– Неужели вы не понимаете, – возражает другой, – что вся его жизнь – освобождение от шелухи, от рутины тупиц. <…> «Ида Рубинштейн» и «Похищение Европы» – раскрепощение духа художника от фотографического мусора, от искусства мещан, профессоров и чинуш203.
Оба этих мнения (а их разделяли не только обыватели) говорят о том, что Серова не принимали целиком: он виделся «настоящим», «самим собой» либо в начале, либо в конце творческого пути, но никак не во всей его протяженности. Само его движение воспринималось как «насильственное», как шествие арестанта под конвоем204. В литературе тех лет утвердилась интонация уважительного сочувствия, мотив «труда, граничащего с самоистреблением», мученичества, трагического преодоления себя. Через несколько лет А. Эфрос, отбросив церемонии, окончательно оценит выставку 1914 года как «обвал, обнаживший пласты какого-то искусственного сооружения» и определит основную черту Серова как «разрозненность»205.
Однако в версии критика остается необъясненной мотивация подобного творческого поведения. Серова-человека отличала редкая цельность – это понимали все, кто его знал.
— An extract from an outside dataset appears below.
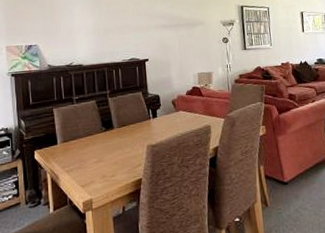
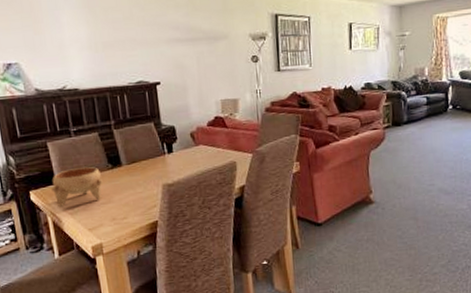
bowl: none [53,130,97,165] -> present [51,167,103,207]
А раз так, его полистилизм никак нельзя было отождествить с распадом личности, нравственной ущербностью. Еще труднее было заподозрить прославленного мастера в комплексе «peregrinus proteus». И Эфросу приходится сочинить образ «ляскающей зубами тоски», «беспредметной злости», движущей художником206, а самого его объявить жертвой эпохи декаданса.
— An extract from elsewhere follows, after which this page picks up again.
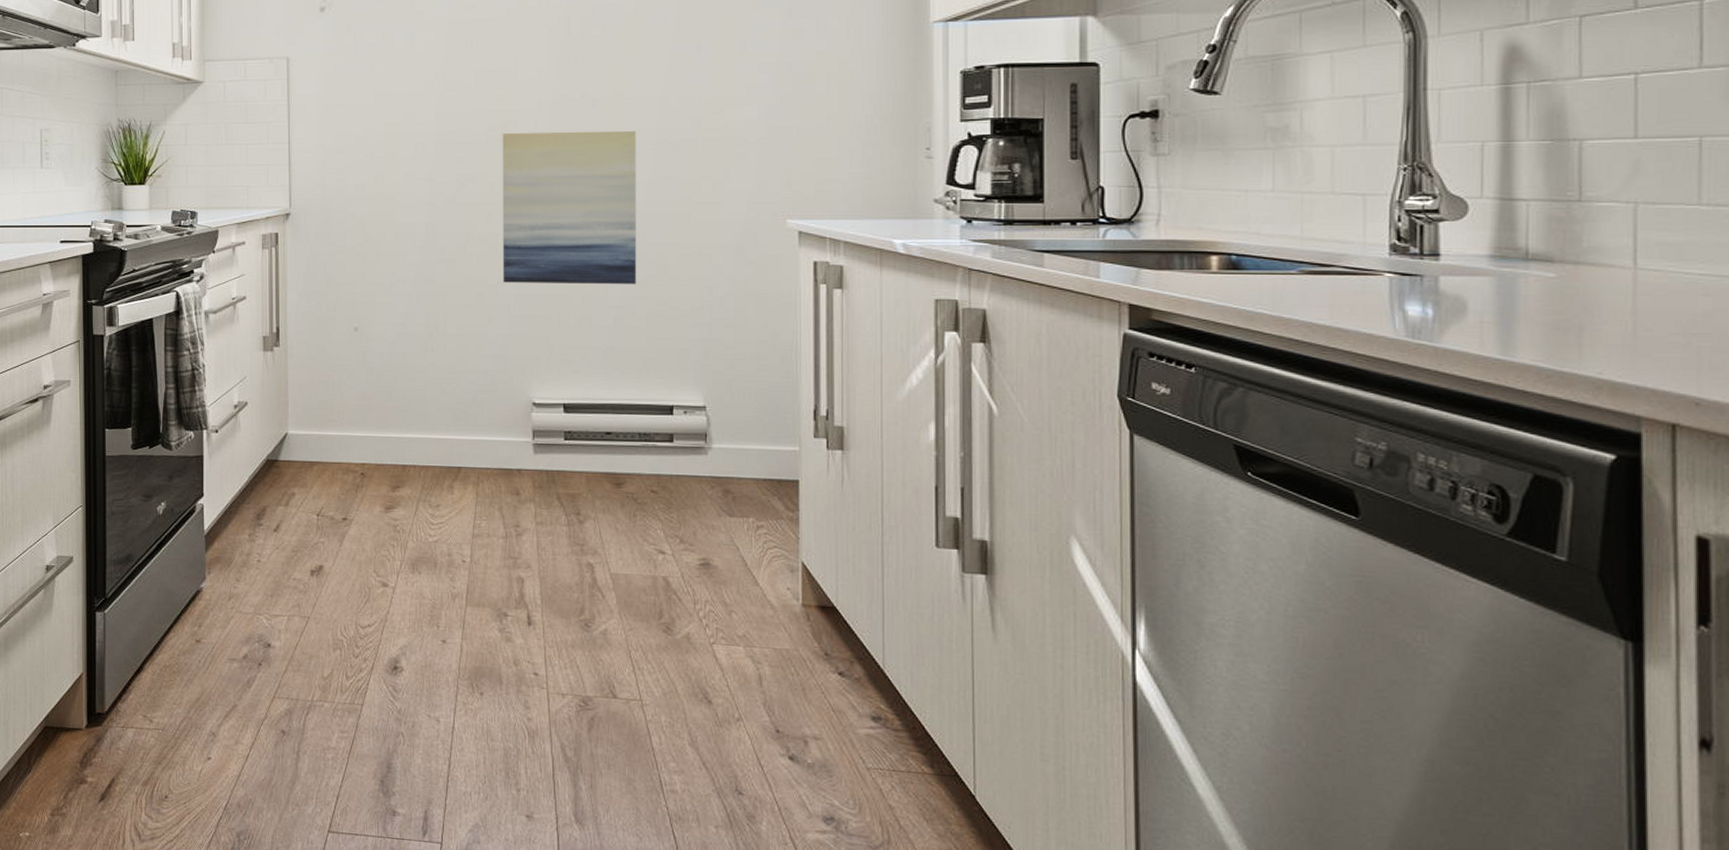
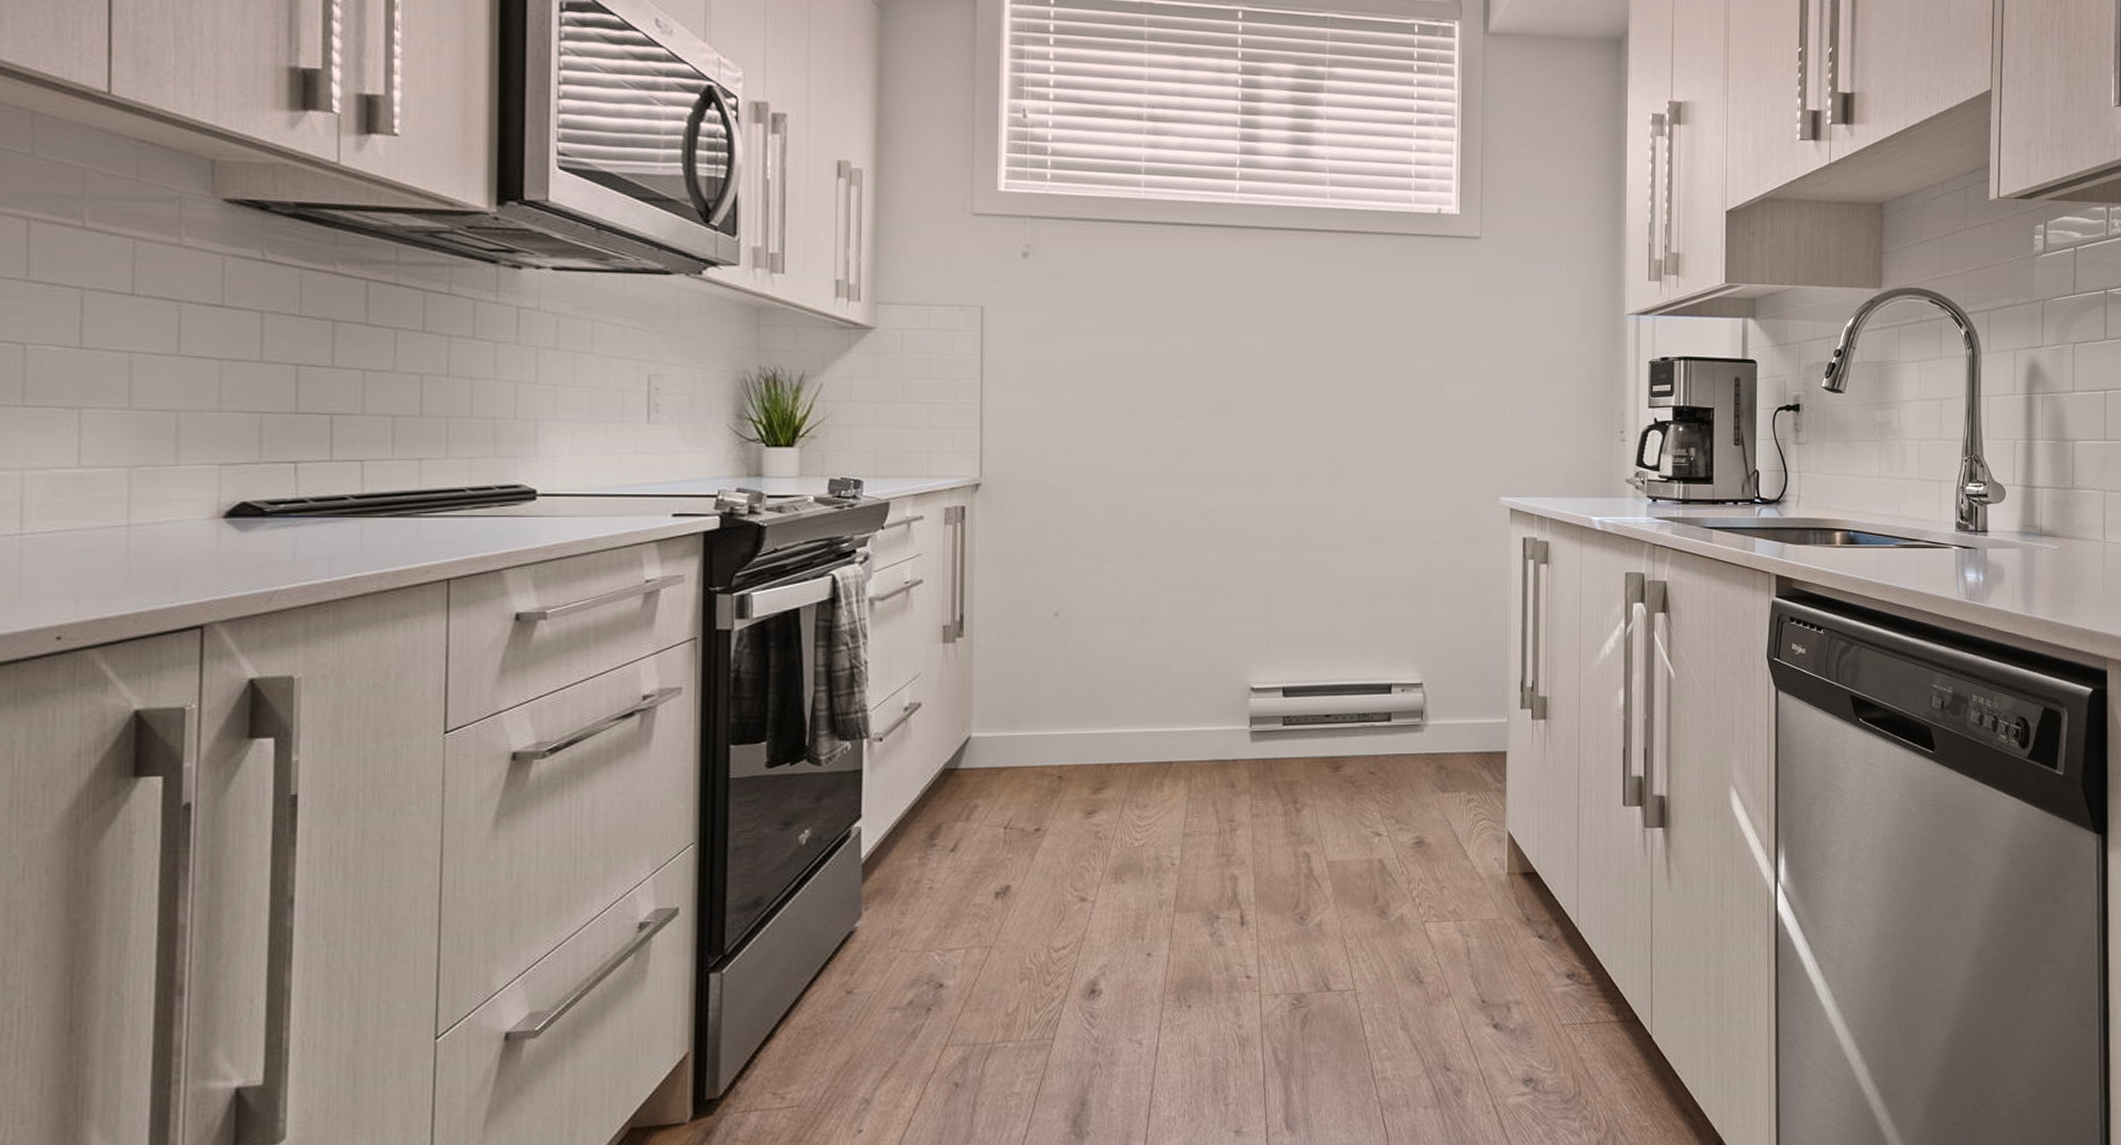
wall art: present [502,130,637,285] -> none [1222,401,1361,562]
Но почему современники так драматизировали «протеизм» Серова? Не принимали его спокойно, как данность? Почему вообще уделяли ему столько внимания? Очевидно, эта черта противоречила какой-то важной, основополагающей установке – критерию подлинности искусства, в который свято верили и творцы, и критика, и широкая публика.
Особенностью искусствопонимания на рубеже веков была апология творческой личности, которая почиталась высшей ценностью, наличие индивидуального стиля служило залогом ее своеобразия. Эта эстетическая вера распространилась благодаря художникам «Мира искусства», пассеистам и романтикам. «Лозунгом „Мира искусства“ была свобода: индивидуализм, неограниченный выбор средств, самодержавие творца»207. Личность с ее неповторимым вкусом, «лица необщим выраженьем» – последний оплот в меняющемся (не в лучшую сторону) мире, ей органически присущ собственный стиль; подобно почерку, он может меняться, но в известных пределах: сознательное изменение почерка говорит либо о незрелости, либо о неблаговидных намерениях. Любая «игра со стилем», стилистический эксперимент интерпретируется как «неискренность»; не случайно ключевым словом Бенуа в его критических высказываниях было «верю», «поверил». Художник, изменяющий собственному вкусу, чувству прекрасного, изменяет своему таланту (магическое слово эпохи), дару – тому, что даровано свыше.